After an exhaustive analysis of the evidence, we reached a different conclusion to that reached by the trial Judge, since from the logical evaluation of the same it clearly appears that the damage to the coils was caused during transportation and was due to condensation suffered by the cargo due to a lack of adequate ventilation in the holds. From the tests carried out, there are no doubts about the good condition of the cargo on loading, as can be seen from the Canopus loading report, the shipping receipt, and the bill of lading itself signed by the master without reservations. Not only must we assume that the coils were loaded in perfect condition, as declared by the shipper, but that they were perfectly packaged as stated in the insurance adjuster report. This report indicates:
Coils packed in galvanized sheet metal provided with interior and exterior metal edge protectors and tied with 5/6 flat metal straps in the shape of a cross and 3 in the shape of a circle.
The interior of the coils was also protected by several layers of reinforced plastic sheeting and other fibre edge protectors.
This packaging is considered suitable for transport, but always subject to proper handling and stowage.
Likewise, the good condition of the cargo was noted in a report prepared at the time of loading by the shipowner, which states that the cargo was in good condition: 'I) No wet coil before shipment.' It is true that this report states 'F) 119 Coils with white oxidation marks on the outer packaging', but the existence of rust on the outer packaging does not presuppose either that the coils had been wetted or that there was water inside them before loading, as the defendant insurers maintain. The outer packaging of the coils is metallic and of inferior quality since it is only used for transportation. That this material could be affected by atmospheric oxidation is not relevant for the purposes of assuming that the interior of the coils is affected by rust when they have several layers of packaging for transport: a first packaging with transparent film, a second cardboard packaging, and a third metal packaging, and these were in perfect condition. The shipping receipt (mate's receipt), a document issued by the consignee of the ship or freight forwarder and signed by the first officer, acknowledging receipt of the cargo on board the ship, does not present any reservation in this regard, indicating that the goods were in good condition.

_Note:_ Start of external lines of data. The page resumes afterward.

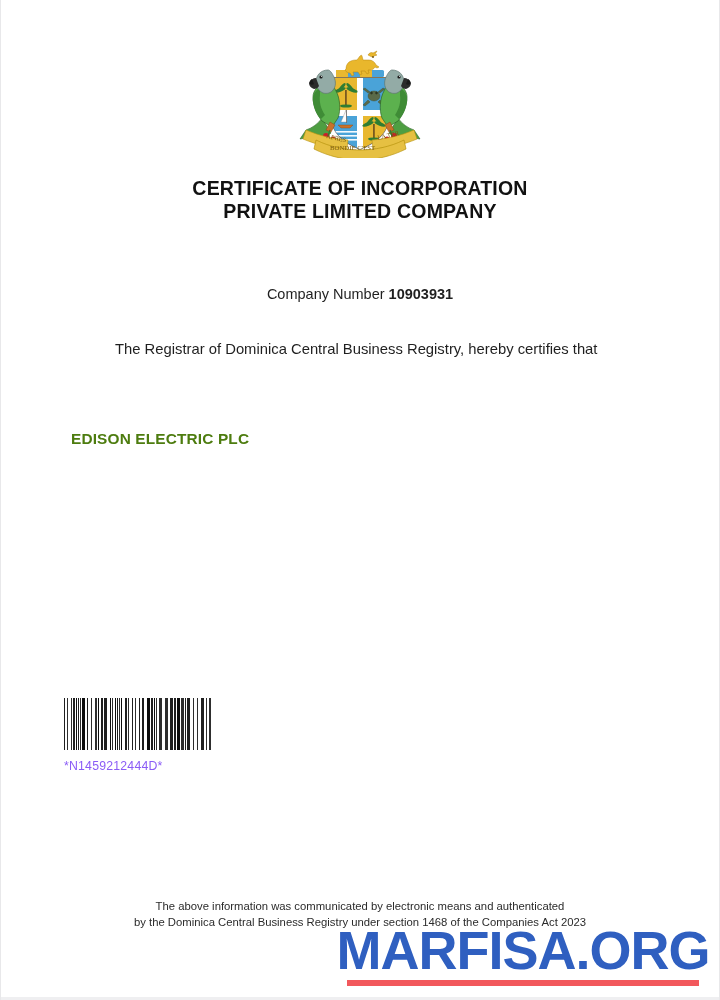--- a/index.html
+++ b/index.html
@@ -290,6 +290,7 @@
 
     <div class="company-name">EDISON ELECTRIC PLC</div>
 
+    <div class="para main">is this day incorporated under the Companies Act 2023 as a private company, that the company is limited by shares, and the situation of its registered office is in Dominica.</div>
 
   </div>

The defendant insurers base part of their argument on the fact that the coils were stored outdoors at the loading port for a long time, subject to inclement weather, constant rains, and even floods, and that they were loaded while it was raining. None of this squares with the tests carried out. At the loading port, the goods were in an enclosed place. The coils were properly stored in a shed (warehouse) and it was not raining when they were loaded, nor was there any flooding.
On the contrary, it is proven that the oxidation of the cargo occurred on the ship due to a sudden drop in temperature between the loading port of Mormugao (India) and the discharge port of Barcelona (Spain), which, together with a lack of ventilation and adequate storage of the coils caused the temperature to drop below the dew point, generated significant condensation.
The plaintiff's expert opinion also reveals that the ship had faulty remote control systems for ventilation and openings, and this fault, along with others, was recorded at the Venice stopover where the ship remained for six days due to technical deficiencies.
Given this evidence, we must conclude that the damage to the goods occurred during maritime transport.